Et parler de trompes de chasse, c’est commencer par établir une distinction avec le cor de chasse, avec lequel des amalgames sont souvent réalisés : « Les deux instruments ont le même aspect avec un pavillon et des tubes enroulés sur trois tours et demi, précise Frédéric Verplancke. Mais une trompe de chasse est accordée en ré et fait 4 mètres et demi de longueur. Alors que le cor de chasse est accordé en mi-bémol et fait 30 à 35 centimètres de moins de longueur. Et la trompe de chasse ne s’accorde pas bien avec d’autres instruments de musique en raison de son accord en ré, alors que le cor de chasse est un instrument d’orchestre qui est fait pour jouer dans les fanfares, avec les clairons et les trompettes. »
La grande partie de son activité concerne la musique
Frédéric Verplancke propose cinq modèles différents. Il fabrique surtout des trompes de chasse pour la musique, ce qui représente 90 % de son activité : « Ce sont des trompes légères qui sont faites pour ceux qui font des concours et font partie d’un groupe de trompes. L’autre modèle est utilisé pour la vénerie avec un métal plus épais et plus résistant au choc. »

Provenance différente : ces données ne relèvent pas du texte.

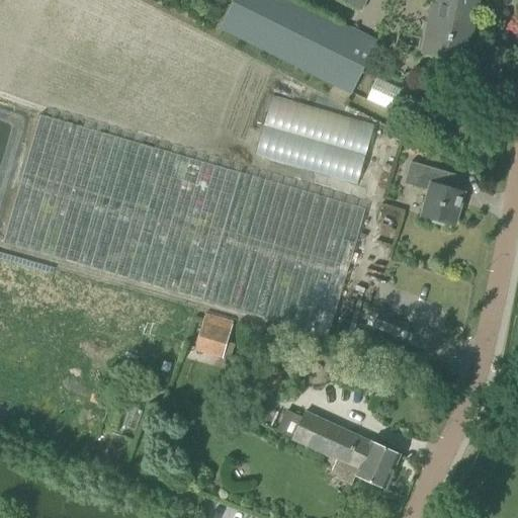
[(377,42),(291,0),(233,0),(219,29),(351,95),(377,42)]
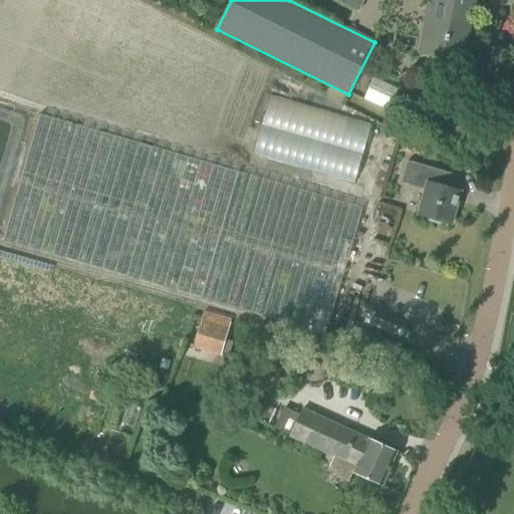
[(329,0),(356,13),(362,0),(329,0)]
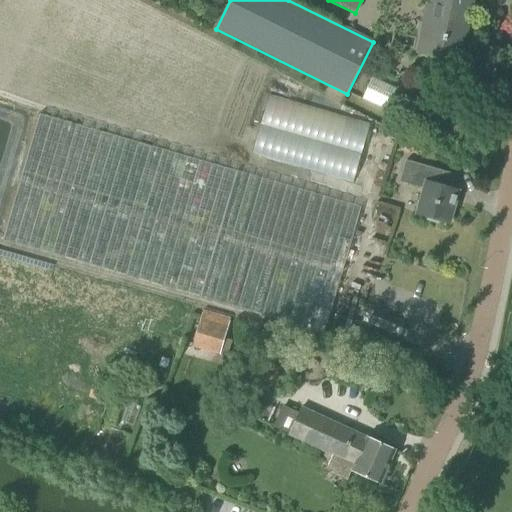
[(467,26),(472,0),(433,0),(422,54),(457,61),(464,25),(467,26)]
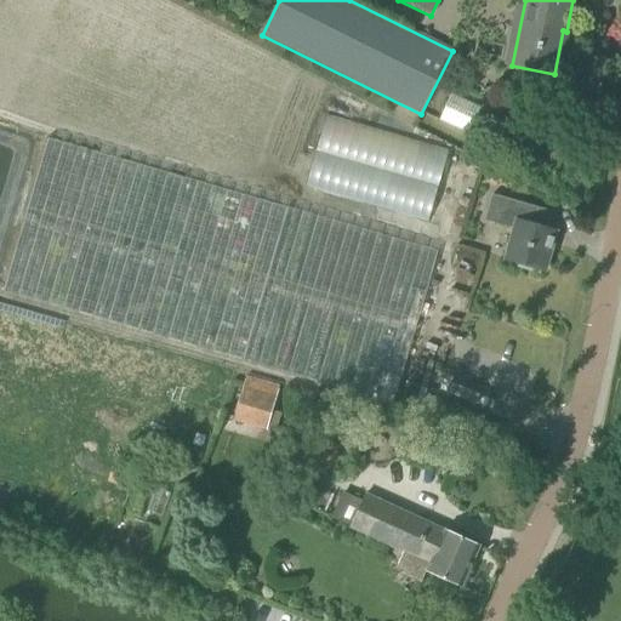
[(302,187),(431,218),(449,146),(320,114),(302,187)]
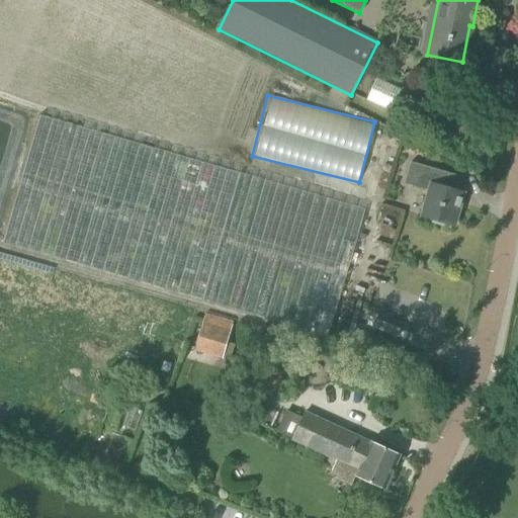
[(4,244),(309,333),(328,338),(365,210),(41,115),(4,244)]
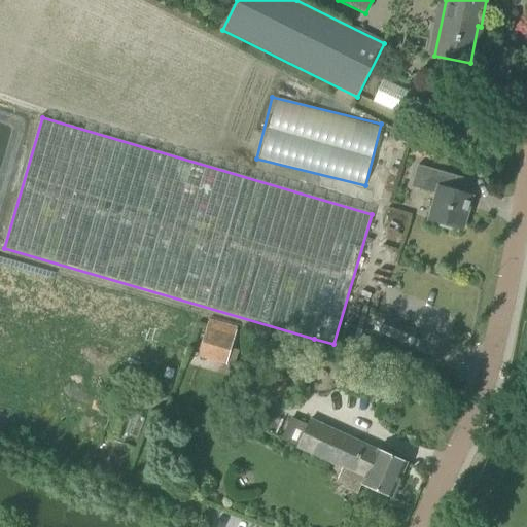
[(462,231),(463,227),(471,198),(463,195),(468,180),(418,166),(412,187),(436,195),(429,220),(440,223),(440,226),(450,230),(452,227),(462,231)]
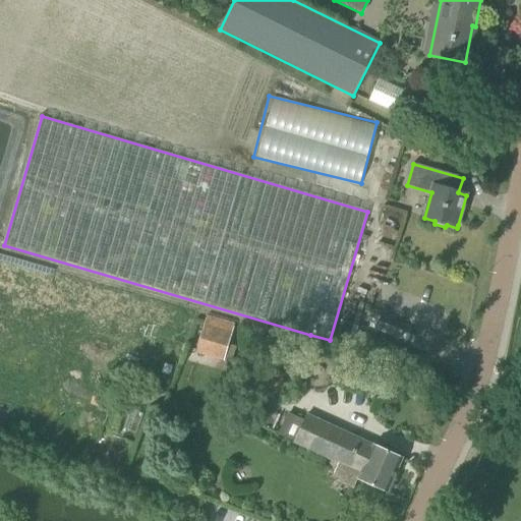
[(207,315),(195,354),(223,361),(234,324),(207,315)]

L’artisan dampierrois réalise une soixantaine d’instruments par an, avec 25 à 30 heures de travail pour chacun. Il propose au total huit pointures différentes, de la trompe qui retient le plus d’air à celle qui en retient le moins. Il offre la possibilité également de réaliser un écusson sur la trompe de chasse afin d’en faire un instrument unique.
Selon Frédéric Verplancke, il existe sept fabricants de trompes de chasse dans toute la France. L’Hexagone est vraiment la patrie de la trompe de chasse : « C’est un instrument de culture et de patrimoine français, estime Frédéric Verplancke. Il n’y a quasiment qu’en France que ça existe. C’est un instrument à part entière qui ne ressemble à aucun autre, c’est un univers difficile à copier. »
Des clients de toute la France
Les clients du fabricant de Dampierre-en-Crot viennent de toute la France. L’emplacement géographique de son atelier, possède plusieurs atouts : « Les acheteurs de 95 % des trompes que je vends viennent ici, indique Frédéric Verplancke. Être situé au centre de la France est un avantage et ici, c’est un cul-de-sac, il n’y a aucun bruit parasite, il y a un bon son pour que les personnes puissent essayer les instruments. »
L’artisan du Pays Fort fournit également en matériel de nombreux participants aux concours organisés par la Fédération internationale des trompes de France : « Il existe des concours dans la France entière, mais aussi en Belgique, au Luxembourg ou encore en Allemagne. Et deux années sur trois, le champion de France a une trompe qui vient d’ici. » l
Pratique : trompes cornelius : 02.48.58.67.34. E-mail : contact@trompe-cornelius.com ; site internet : trompe-cornelius.com.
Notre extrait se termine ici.